Un mauvais procès pour les uns, un agenda potentiel pour d’autres. En 2014, il avait fallu six jours à Jean-Claude Juncker après sa prise de fonction pour se retrouver empêtré dans le scandale financier des LuxLeaks. Pour Ursula von der Leyen, nouvelle présidente de la Commission européenne, il n’aura fallu qu’une journée pour trébucher sur une affaire, alors qu’elle ne sera installée dans ses bureaux qu’au 1er  novembre. En cause? La présentation plus tôt cette semaine de son équipe de commissaires et vice-présidents dont un vice-président (grec) chargé pour la première fois de «protéger notre mode de vie européen», comme l’a baptisé Ursula von der Leyen.

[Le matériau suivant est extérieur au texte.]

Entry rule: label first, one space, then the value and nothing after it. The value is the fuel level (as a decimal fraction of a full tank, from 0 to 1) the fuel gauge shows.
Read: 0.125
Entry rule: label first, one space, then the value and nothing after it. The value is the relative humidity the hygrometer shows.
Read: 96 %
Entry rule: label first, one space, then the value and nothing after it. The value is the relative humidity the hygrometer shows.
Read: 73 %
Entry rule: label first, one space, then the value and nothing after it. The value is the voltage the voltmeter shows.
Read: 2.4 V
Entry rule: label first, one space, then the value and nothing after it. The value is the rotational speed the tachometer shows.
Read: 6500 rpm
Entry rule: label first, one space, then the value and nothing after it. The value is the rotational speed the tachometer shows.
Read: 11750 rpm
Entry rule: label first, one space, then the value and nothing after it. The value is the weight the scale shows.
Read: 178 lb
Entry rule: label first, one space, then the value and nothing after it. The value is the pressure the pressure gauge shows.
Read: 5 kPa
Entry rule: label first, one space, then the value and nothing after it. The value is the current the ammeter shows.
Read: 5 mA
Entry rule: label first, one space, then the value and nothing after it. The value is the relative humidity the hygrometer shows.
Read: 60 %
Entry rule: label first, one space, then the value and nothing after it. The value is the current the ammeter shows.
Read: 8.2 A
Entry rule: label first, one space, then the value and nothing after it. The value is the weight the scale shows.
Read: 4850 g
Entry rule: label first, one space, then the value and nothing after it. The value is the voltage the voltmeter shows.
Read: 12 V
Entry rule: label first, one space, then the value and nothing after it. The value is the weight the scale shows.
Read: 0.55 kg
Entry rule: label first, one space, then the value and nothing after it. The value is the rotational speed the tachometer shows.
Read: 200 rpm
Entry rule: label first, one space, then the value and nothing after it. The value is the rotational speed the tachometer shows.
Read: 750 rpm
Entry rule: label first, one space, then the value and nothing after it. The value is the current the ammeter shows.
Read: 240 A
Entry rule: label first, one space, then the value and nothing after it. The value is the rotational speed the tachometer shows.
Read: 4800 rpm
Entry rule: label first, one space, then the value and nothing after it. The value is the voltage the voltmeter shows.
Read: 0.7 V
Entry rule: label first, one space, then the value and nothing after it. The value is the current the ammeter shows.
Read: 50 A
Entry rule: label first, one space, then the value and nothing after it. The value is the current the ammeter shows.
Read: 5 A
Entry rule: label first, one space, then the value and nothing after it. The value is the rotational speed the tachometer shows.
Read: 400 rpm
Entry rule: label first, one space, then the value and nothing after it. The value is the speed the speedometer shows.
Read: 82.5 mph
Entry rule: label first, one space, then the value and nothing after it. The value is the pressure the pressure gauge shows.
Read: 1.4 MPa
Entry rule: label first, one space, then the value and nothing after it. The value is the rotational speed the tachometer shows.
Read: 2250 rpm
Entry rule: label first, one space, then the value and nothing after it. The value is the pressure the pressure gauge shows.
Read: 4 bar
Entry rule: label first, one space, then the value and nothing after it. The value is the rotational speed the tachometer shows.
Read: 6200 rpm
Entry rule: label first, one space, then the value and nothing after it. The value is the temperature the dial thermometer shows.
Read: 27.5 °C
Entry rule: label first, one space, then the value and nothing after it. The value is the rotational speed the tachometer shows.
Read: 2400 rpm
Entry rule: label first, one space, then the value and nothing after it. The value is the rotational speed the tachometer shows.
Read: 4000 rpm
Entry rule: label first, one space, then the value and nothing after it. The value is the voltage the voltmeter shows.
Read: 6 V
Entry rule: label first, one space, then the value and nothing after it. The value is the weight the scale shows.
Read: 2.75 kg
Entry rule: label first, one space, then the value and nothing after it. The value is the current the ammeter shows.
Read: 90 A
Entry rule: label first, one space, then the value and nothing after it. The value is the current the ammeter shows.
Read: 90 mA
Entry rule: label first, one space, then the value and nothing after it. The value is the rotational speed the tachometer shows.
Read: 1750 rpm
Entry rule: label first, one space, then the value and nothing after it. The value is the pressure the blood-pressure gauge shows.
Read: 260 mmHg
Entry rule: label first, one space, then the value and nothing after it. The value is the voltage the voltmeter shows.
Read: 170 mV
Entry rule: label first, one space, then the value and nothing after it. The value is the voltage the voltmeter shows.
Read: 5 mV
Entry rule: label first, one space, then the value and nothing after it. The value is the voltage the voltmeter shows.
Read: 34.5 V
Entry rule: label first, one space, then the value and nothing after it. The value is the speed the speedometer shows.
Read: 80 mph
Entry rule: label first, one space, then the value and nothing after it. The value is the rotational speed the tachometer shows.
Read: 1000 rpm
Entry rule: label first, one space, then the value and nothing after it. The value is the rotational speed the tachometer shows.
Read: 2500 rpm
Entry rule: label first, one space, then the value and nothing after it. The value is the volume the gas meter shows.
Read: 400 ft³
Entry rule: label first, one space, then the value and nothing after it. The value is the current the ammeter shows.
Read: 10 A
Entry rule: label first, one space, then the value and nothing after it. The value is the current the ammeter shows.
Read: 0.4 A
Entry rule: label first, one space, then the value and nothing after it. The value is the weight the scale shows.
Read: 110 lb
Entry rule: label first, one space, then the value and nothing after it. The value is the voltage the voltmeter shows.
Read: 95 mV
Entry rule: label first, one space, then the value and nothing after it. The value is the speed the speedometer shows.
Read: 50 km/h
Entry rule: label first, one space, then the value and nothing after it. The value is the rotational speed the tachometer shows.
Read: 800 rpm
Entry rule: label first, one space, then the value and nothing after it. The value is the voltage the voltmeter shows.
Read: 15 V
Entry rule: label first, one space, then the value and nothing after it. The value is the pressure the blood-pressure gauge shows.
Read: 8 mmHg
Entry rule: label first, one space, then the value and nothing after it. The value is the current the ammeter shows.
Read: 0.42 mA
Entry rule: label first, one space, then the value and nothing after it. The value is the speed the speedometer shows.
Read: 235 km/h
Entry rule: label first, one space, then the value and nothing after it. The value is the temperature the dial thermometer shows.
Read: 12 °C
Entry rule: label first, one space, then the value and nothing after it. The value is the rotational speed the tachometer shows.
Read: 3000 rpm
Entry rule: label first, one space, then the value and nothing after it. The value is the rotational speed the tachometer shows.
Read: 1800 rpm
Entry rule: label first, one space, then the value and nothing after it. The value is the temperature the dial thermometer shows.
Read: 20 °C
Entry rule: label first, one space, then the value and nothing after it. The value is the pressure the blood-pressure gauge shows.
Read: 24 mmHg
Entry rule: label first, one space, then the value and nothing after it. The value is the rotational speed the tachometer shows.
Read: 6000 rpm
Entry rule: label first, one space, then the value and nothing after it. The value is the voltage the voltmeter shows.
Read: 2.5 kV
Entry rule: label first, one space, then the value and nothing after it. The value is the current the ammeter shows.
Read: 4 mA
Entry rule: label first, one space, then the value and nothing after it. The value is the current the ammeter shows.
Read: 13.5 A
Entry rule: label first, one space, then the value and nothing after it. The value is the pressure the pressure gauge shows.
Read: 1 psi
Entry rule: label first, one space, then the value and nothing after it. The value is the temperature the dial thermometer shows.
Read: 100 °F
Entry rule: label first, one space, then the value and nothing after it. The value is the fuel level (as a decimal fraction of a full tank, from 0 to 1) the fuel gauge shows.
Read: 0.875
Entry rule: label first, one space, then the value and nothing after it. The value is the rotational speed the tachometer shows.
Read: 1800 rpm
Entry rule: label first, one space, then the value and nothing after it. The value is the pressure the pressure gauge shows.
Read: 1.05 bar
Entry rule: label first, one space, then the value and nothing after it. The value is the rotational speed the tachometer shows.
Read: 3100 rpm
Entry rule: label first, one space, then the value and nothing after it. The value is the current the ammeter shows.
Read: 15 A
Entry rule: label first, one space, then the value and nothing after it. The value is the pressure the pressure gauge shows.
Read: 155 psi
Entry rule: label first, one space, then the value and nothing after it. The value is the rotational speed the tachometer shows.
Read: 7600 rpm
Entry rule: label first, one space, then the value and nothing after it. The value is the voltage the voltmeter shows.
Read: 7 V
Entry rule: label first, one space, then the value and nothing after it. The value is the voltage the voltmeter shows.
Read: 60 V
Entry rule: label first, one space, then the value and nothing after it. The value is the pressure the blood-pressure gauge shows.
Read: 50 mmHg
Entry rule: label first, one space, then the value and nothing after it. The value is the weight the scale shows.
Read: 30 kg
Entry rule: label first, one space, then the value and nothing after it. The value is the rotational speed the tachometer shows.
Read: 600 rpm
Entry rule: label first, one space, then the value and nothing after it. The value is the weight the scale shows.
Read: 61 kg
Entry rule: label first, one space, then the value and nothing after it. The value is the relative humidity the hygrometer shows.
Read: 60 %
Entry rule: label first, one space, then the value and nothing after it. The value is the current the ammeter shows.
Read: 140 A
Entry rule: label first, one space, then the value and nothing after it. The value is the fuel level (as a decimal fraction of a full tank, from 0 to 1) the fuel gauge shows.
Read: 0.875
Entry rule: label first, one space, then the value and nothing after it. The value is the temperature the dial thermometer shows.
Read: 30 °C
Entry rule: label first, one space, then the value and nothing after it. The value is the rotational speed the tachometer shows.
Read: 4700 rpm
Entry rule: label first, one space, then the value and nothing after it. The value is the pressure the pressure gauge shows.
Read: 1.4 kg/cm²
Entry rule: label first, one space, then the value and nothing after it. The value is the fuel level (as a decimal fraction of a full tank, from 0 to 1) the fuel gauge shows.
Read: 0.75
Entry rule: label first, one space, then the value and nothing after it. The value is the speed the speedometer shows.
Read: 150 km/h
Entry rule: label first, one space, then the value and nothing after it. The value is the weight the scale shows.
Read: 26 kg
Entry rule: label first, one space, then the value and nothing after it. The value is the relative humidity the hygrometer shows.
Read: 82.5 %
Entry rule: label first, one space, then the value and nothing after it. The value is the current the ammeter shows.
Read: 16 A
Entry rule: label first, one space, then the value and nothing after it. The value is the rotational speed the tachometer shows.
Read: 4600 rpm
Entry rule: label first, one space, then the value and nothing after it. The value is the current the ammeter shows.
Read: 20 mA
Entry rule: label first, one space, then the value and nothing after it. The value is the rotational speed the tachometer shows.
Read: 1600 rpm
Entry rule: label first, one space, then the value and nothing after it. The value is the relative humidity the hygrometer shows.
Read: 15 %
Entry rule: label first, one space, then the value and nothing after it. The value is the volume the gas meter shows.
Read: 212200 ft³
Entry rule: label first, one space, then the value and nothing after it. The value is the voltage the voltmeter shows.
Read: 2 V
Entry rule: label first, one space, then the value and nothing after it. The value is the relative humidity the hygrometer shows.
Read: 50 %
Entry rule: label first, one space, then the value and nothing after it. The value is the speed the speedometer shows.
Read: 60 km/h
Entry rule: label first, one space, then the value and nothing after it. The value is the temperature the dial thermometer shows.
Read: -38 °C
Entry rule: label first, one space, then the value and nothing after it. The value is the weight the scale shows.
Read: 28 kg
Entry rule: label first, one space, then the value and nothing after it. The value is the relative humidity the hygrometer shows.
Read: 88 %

Le portefeuille va du bien-être au travail à l’accès à la formation, en passant par l’égalité hommes-femmes. Il inclut aussi – et c’est là le problème – la laborieuse politique migratoire de l’Union européenne (UE), ainsi que le «mode de vie européen». La réaction, surtout côté gauche et écologiste, n’a pas traîné: un scandale, pour l’eurodéputé belge Philippe Lamberts; des relents identitaires chers à l’extrême droite, selon le socialiste Raphaël Glucksmann. Même le président actuel de la Commission, issu de la famille du Parti populaire européen (relativement en accord avec cet intitulé), a déclaré jeudi qu’il n’aimait pas l’idée d’opposer migration et mode de vie européen.